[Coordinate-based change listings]
──────────

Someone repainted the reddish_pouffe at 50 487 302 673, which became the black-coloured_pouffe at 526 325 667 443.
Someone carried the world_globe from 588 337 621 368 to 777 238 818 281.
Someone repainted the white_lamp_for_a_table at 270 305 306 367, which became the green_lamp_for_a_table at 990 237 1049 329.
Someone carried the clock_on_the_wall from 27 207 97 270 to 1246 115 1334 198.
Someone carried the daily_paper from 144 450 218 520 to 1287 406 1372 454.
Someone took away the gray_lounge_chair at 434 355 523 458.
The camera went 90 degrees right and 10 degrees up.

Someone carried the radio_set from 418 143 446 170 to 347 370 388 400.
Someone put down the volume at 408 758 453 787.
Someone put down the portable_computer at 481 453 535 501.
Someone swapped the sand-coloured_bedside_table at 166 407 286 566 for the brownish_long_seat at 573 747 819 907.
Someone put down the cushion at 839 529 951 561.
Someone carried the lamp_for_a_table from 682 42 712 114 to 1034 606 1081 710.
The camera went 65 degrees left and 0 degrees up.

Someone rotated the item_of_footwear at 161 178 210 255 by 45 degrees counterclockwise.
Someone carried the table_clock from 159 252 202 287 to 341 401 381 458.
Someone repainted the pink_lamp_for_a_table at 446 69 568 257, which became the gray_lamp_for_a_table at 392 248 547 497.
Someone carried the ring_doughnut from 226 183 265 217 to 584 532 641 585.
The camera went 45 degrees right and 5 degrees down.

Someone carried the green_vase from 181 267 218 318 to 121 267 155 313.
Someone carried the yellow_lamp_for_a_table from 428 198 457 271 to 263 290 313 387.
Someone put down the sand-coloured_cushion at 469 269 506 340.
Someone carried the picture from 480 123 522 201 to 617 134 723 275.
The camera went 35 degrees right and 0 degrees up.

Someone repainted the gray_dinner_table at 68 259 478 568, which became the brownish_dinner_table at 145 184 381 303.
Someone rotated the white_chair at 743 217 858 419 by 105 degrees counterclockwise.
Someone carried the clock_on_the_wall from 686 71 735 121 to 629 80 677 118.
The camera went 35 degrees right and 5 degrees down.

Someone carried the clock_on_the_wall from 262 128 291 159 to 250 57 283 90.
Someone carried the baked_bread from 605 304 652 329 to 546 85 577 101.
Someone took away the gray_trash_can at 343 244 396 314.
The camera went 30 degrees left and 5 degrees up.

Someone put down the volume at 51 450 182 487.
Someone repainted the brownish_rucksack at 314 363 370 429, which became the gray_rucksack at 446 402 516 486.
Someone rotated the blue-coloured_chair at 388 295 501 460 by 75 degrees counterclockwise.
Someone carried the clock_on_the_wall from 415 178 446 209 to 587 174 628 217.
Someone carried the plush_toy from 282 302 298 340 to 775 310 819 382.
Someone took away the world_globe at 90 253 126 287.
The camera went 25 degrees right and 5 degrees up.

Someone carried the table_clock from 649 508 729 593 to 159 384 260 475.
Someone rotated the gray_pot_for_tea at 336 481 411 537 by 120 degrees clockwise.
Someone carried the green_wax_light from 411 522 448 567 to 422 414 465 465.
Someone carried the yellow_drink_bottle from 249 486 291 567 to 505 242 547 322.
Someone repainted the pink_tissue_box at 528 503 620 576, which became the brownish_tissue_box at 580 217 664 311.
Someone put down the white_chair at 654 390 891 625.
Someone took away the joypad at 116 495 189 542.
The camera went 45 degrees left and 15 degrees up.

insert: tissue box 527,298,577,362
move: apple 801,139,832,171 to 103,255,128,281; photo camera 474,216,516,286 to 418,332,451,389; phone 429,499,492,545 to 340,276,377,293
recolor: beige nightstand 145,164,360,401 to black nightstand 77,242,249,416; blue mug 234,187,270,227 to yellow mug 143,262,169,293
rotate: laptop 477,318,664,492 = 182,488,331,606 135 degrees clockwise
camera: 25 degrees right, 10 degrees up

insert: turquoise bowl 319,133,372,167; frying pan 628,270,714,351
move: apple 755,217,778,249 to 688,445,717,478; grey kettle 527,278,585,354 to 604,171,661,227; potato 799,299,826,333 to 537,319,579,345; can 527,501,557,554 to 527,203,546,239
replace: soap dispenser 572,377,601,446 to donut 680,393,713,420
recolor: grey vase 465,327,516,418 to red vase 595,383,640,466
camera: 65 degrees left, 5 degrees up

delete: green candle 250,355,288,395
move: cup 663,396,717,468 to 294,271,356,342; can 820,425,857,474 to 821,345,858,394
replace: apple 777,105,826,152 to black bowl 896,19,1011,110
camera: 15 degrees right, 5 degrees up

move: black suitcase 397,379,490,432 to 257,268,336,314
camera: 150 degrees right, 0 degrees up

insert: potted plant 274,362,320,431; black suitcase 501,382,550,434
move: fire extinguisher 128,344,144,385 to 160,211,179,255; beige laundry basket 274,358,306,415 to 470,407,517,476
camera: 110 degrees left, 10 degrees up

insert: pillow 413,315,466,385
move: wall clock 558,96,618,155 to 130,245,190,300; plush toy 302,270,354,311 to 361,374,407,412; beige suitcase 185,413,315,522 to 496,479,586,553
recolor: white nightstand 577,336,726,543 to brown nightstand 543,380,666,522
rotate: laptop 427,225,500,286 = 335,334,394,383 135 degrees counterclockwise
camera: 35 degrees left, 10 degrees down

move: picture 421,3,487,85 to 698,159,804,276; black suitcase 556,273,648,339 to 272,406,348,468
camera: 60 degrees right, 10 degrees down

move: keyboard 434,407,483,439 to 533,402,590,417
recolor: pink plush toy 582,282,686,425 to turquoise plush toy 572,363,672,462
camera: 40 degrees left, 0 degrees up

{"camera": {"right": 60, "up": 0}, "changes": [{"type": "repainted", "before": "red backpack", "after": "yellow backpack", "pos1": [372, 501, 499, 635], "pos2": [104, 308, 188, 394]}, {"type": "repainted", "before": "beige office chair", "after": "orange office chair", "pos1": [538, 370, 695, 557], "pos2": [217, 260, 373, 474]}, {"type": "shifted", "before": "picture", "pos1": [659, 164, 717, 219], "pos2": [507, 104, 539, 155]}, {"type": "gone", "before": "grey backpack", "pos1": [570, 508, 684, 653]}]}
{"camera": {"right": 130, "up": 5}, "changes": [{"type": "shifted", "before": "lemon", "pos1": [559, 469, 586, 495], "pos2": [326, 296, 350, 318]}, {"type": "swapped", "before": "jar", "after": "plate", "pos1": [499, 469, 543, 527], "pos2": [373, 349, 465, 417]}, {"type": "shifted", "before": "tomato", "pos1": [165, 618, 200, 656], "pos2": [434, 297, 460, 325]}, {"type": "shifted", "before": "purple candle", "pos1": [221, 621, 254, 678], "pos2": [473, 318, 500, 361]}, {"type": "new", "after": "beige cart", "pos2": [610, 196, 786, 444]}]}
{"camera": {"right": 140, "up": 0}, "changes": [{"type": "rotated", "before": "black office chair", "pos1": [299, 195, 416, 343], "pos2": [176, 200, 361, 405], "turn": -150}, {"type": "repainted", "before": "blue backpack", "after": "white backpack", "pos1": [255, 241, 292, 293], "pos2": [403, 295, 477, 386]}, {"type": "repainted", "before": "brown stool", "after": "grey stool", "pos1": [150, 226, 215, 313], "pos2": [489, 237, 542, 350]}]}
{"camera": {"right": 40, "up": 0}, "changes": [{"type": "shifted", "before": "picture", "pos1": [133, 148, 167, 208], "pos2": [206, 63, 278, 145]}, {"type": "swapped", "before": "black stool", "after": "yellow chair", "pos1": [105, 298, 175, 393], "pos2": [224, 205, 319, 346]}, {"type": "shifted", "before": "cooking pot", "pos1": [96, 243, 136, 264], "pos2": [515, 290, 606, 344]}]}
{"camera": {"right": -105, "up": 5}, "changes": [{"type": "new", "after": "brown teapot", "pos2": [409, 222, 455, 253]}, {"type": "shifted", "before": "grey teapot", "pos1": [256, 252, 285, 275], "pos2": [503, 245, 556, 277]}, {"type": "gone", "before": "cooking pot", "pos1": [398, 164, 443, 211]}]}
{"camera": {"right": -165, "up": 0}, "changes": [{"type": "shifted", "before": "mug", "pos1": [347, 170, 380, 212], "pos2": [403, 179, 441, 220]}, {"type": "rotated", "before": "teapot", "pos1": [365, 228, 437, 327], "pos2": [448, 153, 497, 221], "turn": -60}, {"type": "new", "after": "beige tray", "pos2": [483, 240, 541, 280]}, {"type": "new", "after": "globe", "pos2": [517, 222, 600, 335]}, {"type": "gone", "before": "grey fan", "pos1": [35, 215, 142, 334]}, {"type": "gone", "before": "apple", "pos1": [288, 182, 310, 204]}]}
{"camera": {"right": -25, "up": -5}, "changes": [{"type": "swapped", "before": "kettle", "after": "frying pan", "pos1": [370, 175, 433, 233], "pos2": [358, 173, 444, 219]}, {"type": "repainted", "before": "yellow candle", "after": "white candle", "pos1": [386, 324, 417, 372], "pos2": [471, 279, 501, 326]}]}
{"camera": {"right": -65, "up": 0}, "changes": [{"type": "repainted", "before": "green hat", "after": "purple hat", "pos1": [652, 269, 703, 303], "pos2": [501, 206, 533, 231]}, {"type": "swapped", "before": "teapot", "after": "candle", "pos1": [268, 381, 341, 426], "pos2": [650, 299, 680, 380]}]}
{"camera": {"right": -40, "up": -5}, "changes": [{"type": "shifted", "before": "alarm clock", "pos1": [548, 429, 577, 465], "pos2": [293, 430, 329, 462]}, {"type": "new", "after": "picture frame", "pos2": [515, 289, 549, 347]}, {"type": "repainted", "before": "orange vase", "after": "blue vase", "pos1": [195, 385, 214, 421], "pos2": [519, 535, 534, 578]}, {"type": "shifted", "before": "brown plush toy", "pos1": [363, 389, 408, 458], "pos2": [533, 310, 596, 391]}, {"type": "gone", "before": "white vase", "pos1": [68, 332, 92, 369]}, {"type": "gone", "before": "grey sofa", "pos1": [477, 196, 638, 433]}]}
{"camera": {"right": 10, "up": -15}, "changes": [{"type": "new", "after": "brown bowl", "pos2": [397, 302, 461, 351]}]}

──────────

> [Task instructions]:
Every line above from the line with "Someone carried the world_globe" to the line with "Someone took away the gray_lounge_chair" is wanted, ends included; write them out exactly and add no other line.

> [Task answer]:
Someone carried the world_globe from 588 337 621 368 to 777 238 818 281.
Someone repainted the white_lamp_for_a_table at 270 305 306 367, which became the green_lamp_for_a_table at 990 237 1049 329.
Someone carried the clock_on_the_wall from 27 207 97 270 to 1246 115 1334 198.
Someone carried the daily_paper from 144 450 218 520 to 1287 406 1372 454.
Someone took away the gray_lounge_chair at 434 355 523 458.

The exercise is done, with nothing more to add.